## WHAT IS REQUIRED
Work out how many lines of the material contain the string "scroll"; the answer is that number only.

## RECORDED INFORMATION
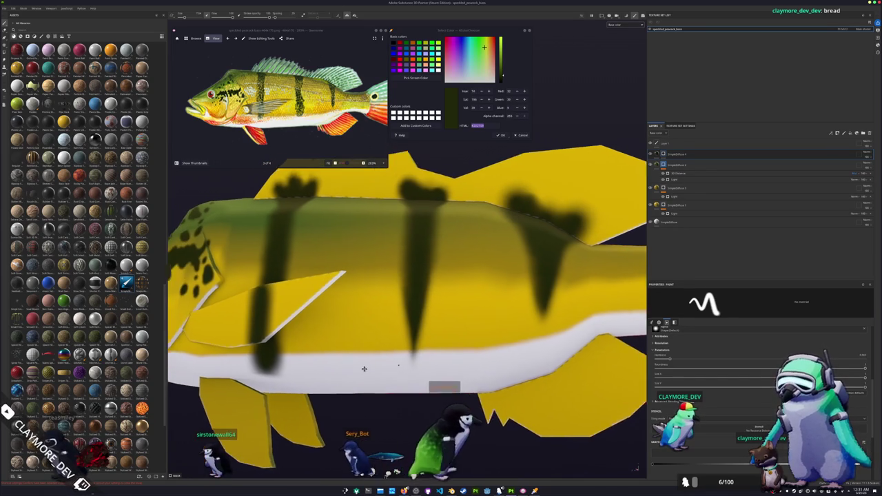
{"action": "scroll", "coordinate": [418, 381], "scroll_direction": "down", "scroll_amount": 3}
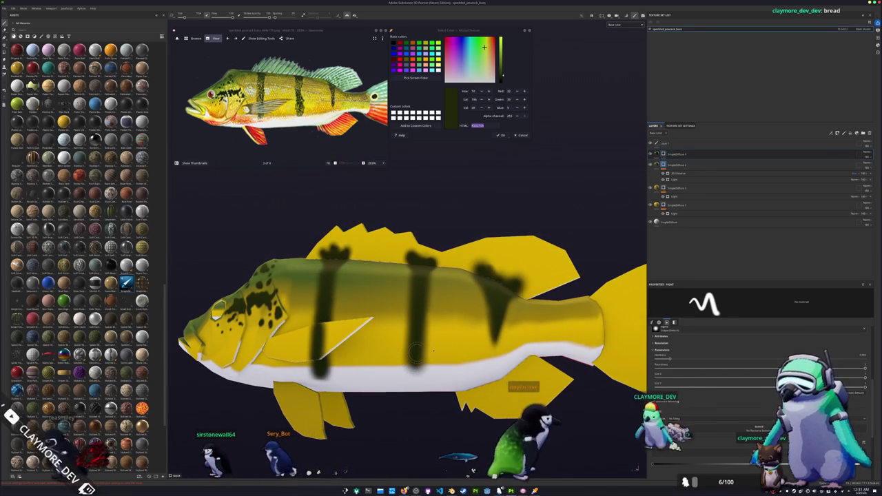
{"action": "scroll", "coordinate": [476, 324], "scroll_direction": "up", "scroll_amount": 2}
{"action": "scroll", "coordinate": [479, 322], "scroll_direction": "up", "scroll_amount": 2}
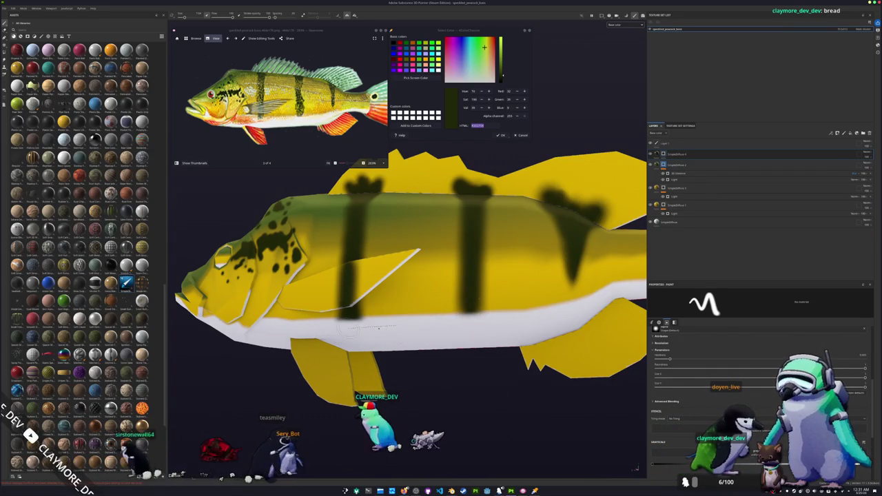
{"action": "left_click_drag", "start_coordinate": [366, 332], "coordinate": [364, 355], "text": "alt"}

## RESPONSE BELOW
3